- Brief: Select all lines in the records that include "wrist".

- Extracted material:
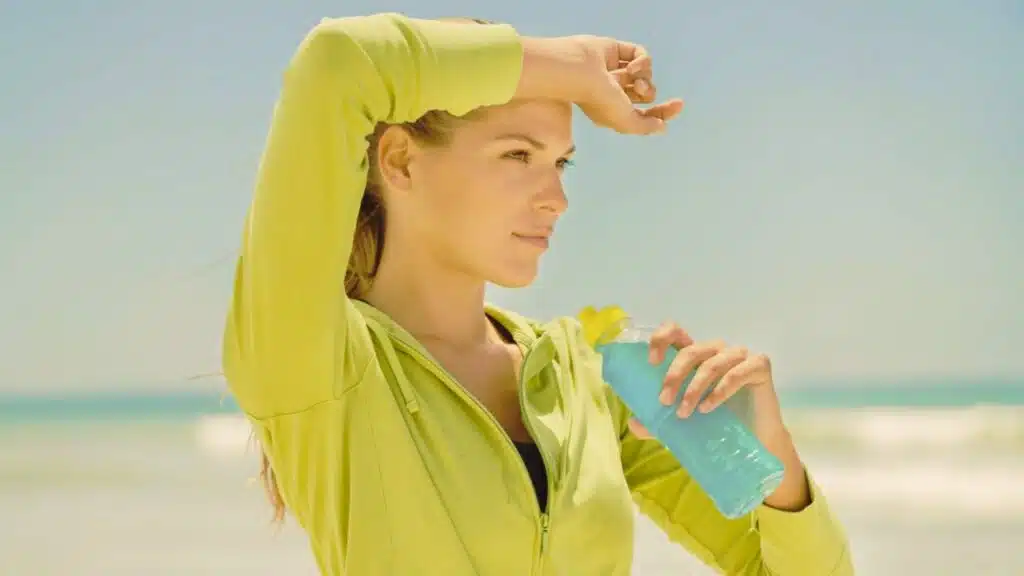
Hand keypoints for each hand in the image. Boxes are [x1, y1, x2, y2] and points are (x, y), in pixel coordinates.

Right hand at [568, 35, 683, 134]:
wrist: (579, 71)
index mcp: (614, 111)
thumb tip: (662, 127)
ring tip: (632, 76)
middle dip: (648, 91)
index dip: (662, 111)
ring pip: (645, 73)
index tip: (678, 105)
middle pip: (647, 92)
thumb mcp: (625, 122)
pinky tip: (631, 65)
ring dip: (643, 76)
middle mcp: (615, 91)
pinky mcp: (617, 51)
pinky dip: (640, 60)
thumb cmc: (599, 100)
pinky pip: (640, 54)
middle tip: (641, 89)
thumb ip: (645, 127)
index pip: (644, 113)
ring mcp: (616, 70)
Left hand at [627, 322, 784, 437]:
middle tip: (664, 401)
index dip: (661, 339)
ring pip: (712, 363)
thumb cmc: (716, 424)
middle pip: (691, 350)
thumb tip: (633, 422)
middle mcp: (717, 350)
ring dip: (694, 388)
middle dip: (674, 375)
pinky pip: (737, 373)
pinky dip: (719, 391)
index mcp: (696, 355)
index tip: (652, 362)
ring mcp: (739, 356)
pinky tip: (708, 408)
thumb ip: (656, 420)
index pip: (676, 331)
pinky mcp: (759, 367)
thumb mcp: (679, 423)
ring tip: (684, 412)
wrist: (751, 443)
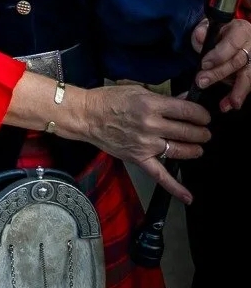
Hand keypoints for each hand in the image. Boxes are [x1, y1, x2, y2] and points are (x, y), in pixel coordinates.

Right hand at [80, 83, 209, 202]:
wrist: (85, 116)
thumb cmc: (108, 100)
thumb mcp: (137, 90)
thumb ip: (163, 97)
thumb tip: (186, 99)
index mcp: (151, 105)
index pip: (188, 111)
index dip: (201, 114)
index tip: (203, 116)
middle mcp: (151, 125)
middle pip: (189, 132)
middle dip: (202, 131)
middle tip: (203, 130)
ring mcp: (145, 144)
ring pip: (181, 151)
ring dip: (195, 148)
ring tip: (197, 146)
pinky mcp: (138, 158)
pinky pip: (160, 175)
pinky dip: (175, 187)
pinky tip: (188, 197)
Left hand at [193, 16, 250, 110]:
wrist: (234, 36)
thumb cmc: (221, 32)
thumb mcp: (210, 27)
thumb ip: (202, 32)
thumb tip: (198, 37)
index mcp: (241, 30)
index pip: (232, 43)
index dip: (218, 55)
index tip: (203, 64)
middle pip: (238, 62)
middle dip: (219, 74)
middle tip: (202, 82)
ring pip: (248, 76)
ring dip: (237, 91)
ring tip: (229, 104)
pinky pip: (248, 84)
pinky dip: (238, 95)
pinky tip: (230, 105)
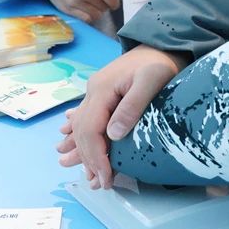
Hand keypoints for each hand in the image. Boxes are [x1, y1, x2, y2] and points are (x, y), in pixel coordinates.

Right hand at [40, 0, 119, 23]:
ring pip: (95, 16)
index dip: (114, 2)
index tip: (112, 1)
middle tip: (100, 0)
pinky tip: (85, 9)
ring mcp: (75, 3)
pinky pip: (84, 19)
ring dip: (96, 11)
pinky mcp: (66, 9)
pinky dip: (87, 15)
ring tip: (92, 5)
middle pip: (104, 9)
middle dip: (104, 5)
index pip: (113, 1)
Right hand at [56, 46, 186, 187]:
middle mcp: (93, 91)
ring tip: (80, 171)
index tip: (106, 178)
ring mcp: (95, 91)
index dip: (96, 156)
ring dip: (80, 149)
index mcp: (102, 89)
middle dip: (89, 159)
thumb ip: (132, 106)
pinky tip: (68, 140)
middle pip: (83, 130)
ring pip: (81, 125)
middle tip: (99, 183)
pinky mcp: (102, 92)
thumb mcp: (151, 81)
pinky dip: (78, 132)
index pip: (91, 129)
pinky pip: (85, 117)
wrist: (160, 44)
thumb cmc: (159, 63)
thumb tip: (113, 134)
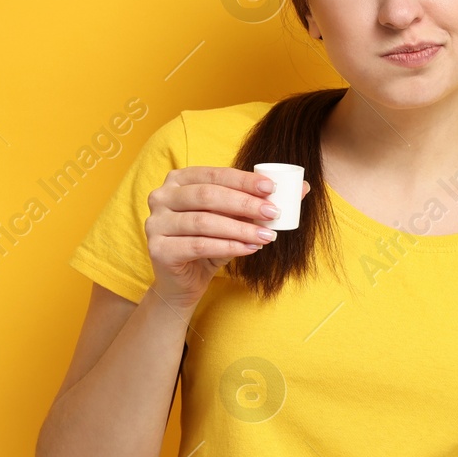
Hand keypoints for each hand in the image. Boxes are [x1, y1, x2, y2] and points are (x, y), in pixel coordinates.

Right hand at [143, 169, 310, 312]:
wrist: (184, 282)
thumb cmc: (209, 243)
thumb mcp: (234, 220)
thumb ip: (259, 202)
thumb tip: (302, 187)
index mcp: (178, 180)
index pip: (214, 175)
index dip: (244, 180)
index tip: (272, 188)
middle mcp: (161, 197)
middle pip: (208, 196)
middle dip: (245, 204)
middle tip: (273, 213)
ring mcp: (155, 223)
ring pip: (205, 221)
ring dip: (241, 228)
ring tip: (268, 235)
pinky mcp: (158, 249)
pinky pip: (198, 245)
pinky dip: (228, 246)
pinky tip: (250, 248)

- Written response:
wrist: (579, 71)
wrist: (751, 443)
wrist: (85, 116)
wrist: (234, 36)
wrist: (160, 44)
wrist: (184, 282)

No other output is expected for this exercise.